A tarefa afigura-se fácil: perante tutoriais que nos conduzem, como que na montagem de um móvel do Ikea, só teremos de seguir os passos recomendados e tudo atingiremos: felicidade, bem-estar material, equilíbrio emocional, uma excelsa forma física, a reversão dos problemas ambientais, a cura de constipações com mezinhas caseiras e o saber-viver. O problema reside no facto de que, exactamente como aquando da montagem de um móvel, nem todos temos o mesmo jeito: para uns é intuitivo; outros, depois de uns dedos doridos e de parafusos ausentes, atingem um resultado aceitável; para uma (arriscaríamos) maioria, a experiência revela-se frustrante, na medida em que “se toda a gente consegue por que não consigo eu”?

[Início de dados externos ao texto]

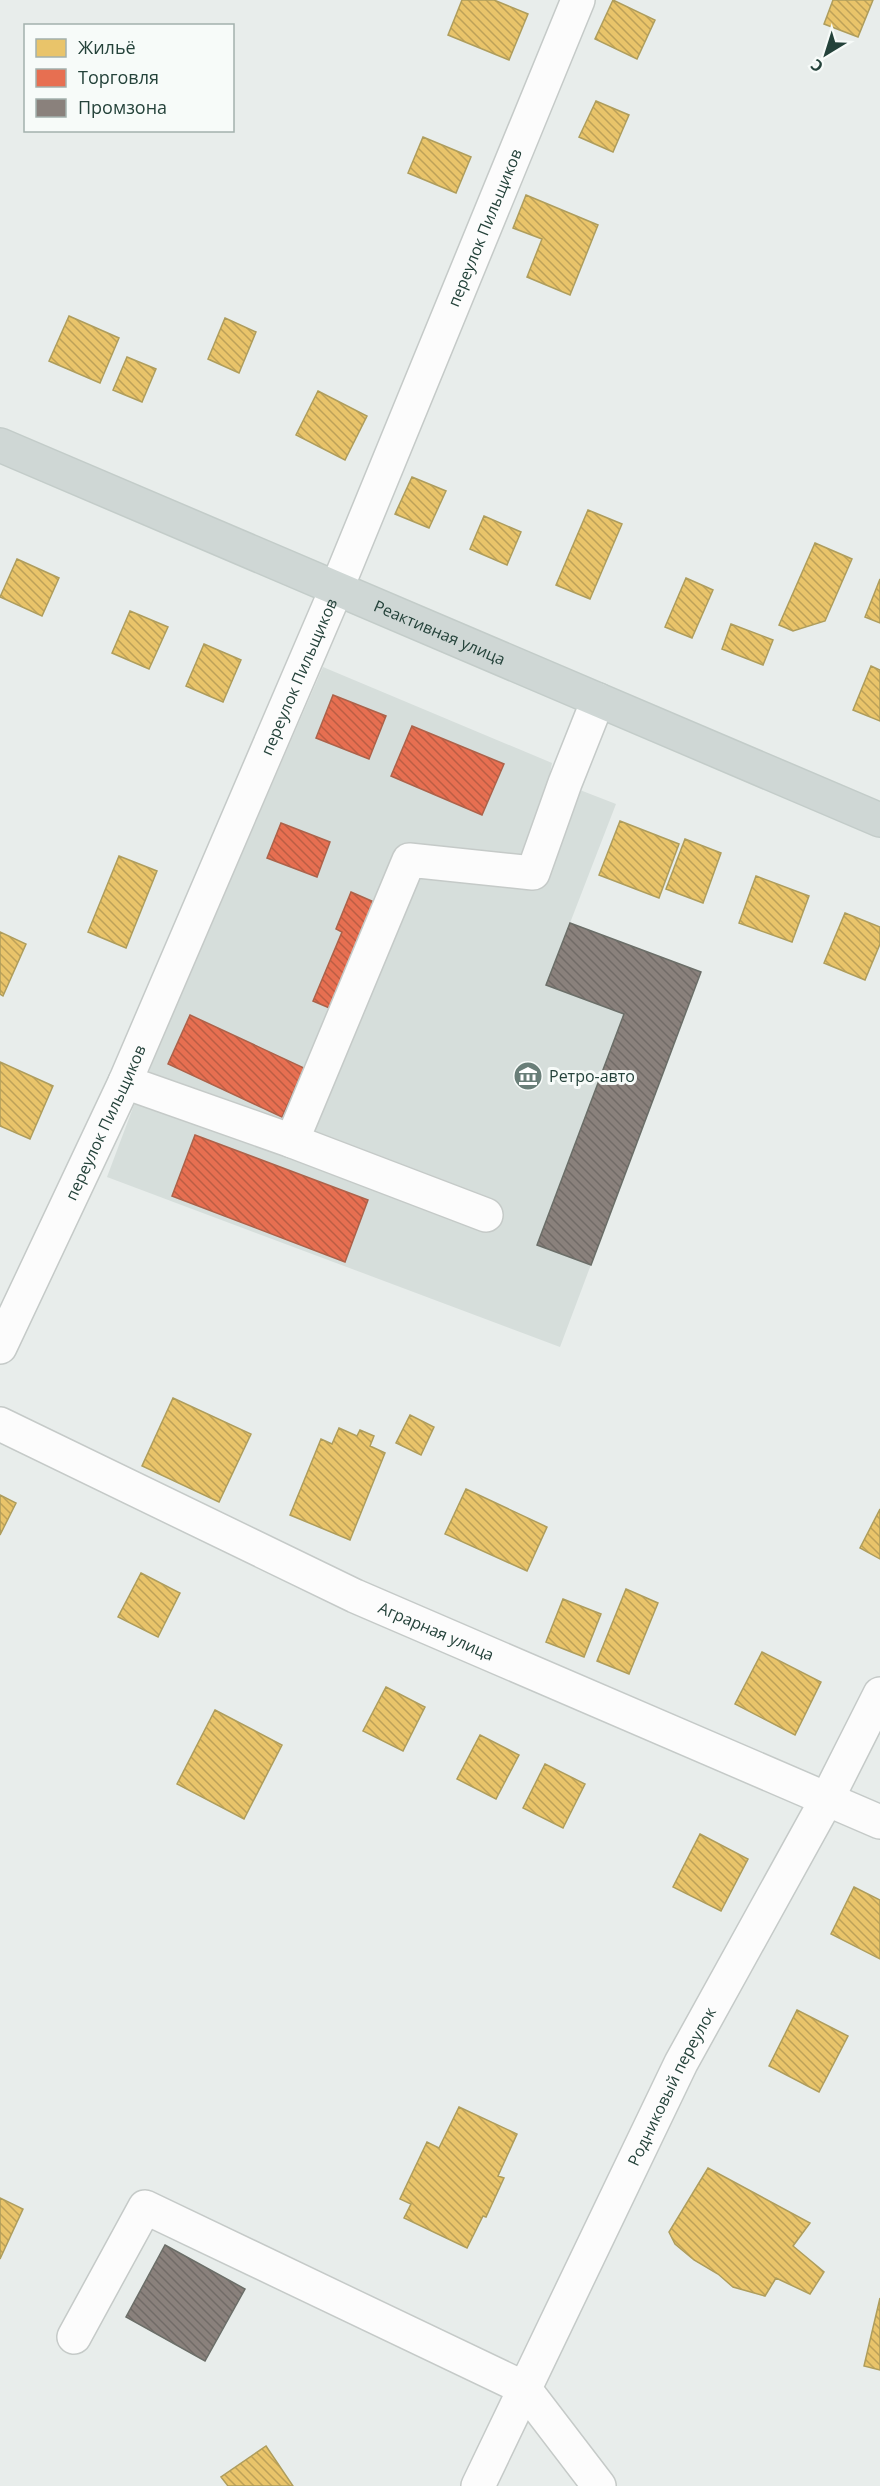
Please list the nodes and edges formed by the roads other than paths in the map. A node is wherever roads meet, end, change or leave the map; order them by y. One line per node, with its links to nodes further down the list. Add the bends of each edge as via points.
1 (578, 0): 3 (street, переулок Пильщиков)
2 (0, 445): 3 (main road, Реактивная улица)
3 (336, 590): 4 (main road, Реактивная улица); 6 (street, переулок Пильщиков)
4 (598, 700): 5 (main road, Реактивная улица); 7 (street, via 533,873 409,860)
5 (880, 820)
6 (125, 1082): 7 (street); 9 (street, переулок Пильщиков)
7 (292, 1141): 8 (street)
8 (486, 1215)
9 (0, 1347)
10 (0, 1424): 12 (street, Аграрная улица, via 355,1596)
11 (880, 1694): 12 (street, Родниковый переулок)
12 (827, 1799): 13 (street, Аграрная улица); 15 (street, Родниковый переулок, via 681,2063)
13 (880, 1822)
14 (74, 2337): 15 (street, via 145,2207)
15 (524, 2388): 16 (street, Родниковый переулок); 17 (street)
16 (478, 2486)
17 (599, 2486)

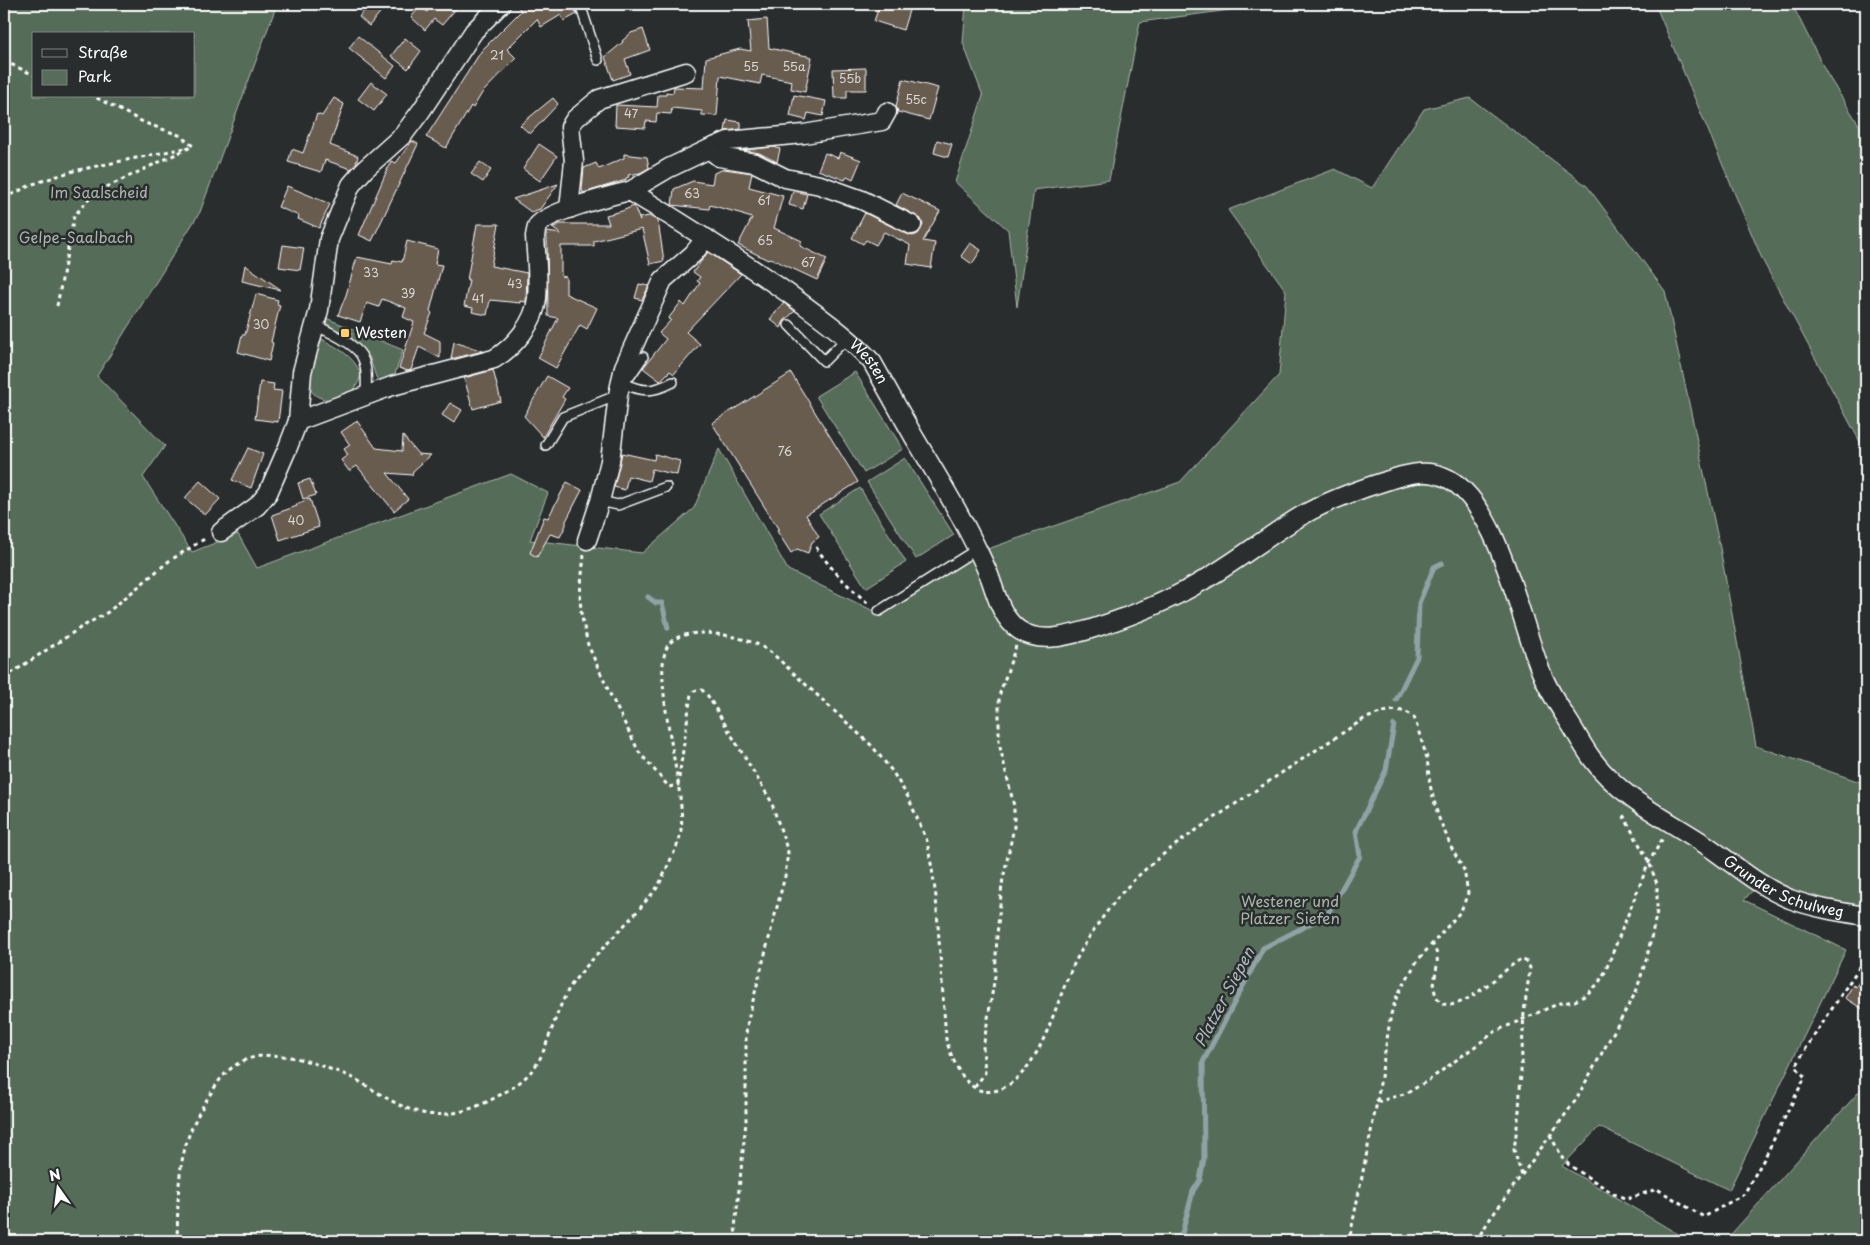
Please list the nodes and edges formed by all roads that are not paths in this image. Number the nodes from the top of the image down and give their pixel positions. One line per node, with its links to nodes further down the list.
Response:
1 (501, 4): 11 (street)
2 (580, 4): 3 (lane)
3 (598, 60)
4 (686, 72): 8 (street)
5 (887, 112): 6 (street)
6 (709, 149): 7 (street); 9 (street)
7 (630, 191): 8 (street); 10 (street, Westen)
8 (570, 209): 17 (street)
9 (912, 225)
10 (706, 238): 13 (street, Westen); 16 (street)
11 (314, 324): 17 (lane); 18 (street)
12 (790, 325): 13 (lane)
13 (847, 338): 24 (street, Westen)
14 (643, 357): 16 (lane)
15 (673, 382): 16 (lane)
16 (619, 389): 19 (lane); 21 (street)
17 (366, 396): 18 (street)
18 (298, 420): 22 (street)
19 (546, 445)
20 (666, 487): 21 (lane)
21 (600, 501): 23 (street)
22 (221, 532)
23 (587, 540)
24 (974, 544): 25 (lane); 26 (street, Westen)
25 (879, 611)
26 (1021, 632): 27 (street, Grunder Schulweg)
27 (1866, 916)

É simples: porque não aprendemos todos do mesmo modo e porque funcionamos de forma díspar, a partir de uma miríade de características e vivências singulares. Pretender que duas ou mais pessoas tenham os mesmos resultados, com base numa mesma metodologia, apresentada como infalível, gerará más experiências, que tornam os objectivos ainda mais longínquos, para quem os pretende alcançar.

Uma das competências mais perseguidas, hoje, é a arte de bem falar. Percebe-se, como se percebera já na Grécia Antiga que, em democracia, dominar a retórica é sinónimo de poder — seja ele institucional ou pessoal, na medida em que fazermo-nos entender e cativarmos o outro, por meio do nosso discurso, ao dar a conhecer as nossas crenças ou propostas, é essencial para que ele seja convencido por nós.

Daí a imensa oferta de acções que prometem ensinar a falar perante outrém: ela justifica-se porque queremos deter esse poder, ultrapassando os constrangimentos que nos levam a temer a tarefa. Com elas, temos a esperança de nos tornarmos, miraculosamente, num dos que poderiam ganhar a vida a discursar. E é com real surpresa (e desalento) que verificamos que não, acabando por nos remeter para aquele vasto grupo dos que continuarão a estremecer sempre que pensam em falar para mais do que uma pessoa (ou só uma pessoa, dependendo das circunstâncias) — afinal, até nem estamos sozinhos.

Falar em público é, de facto, algo que se aprende, ainda que não se o domine num par de horas: há toda uma série de factores que entram em linha de conta e que se prendem com características individuais de cada sujeito (que vão do carisma ao conhecimento do conteúdo a comunicar), mas também com a sua apetência para a tarefa e com aspectos que não são domináveis pelo orador.

Se tivermos em conta estes cerceamentos, seremos aprendizes mais capazes e menos iludidos: não há receitas mágicas, porque o mesmo chapéu não serve todas as cabeças – o que não faz dele um chapéu de menor qualidade.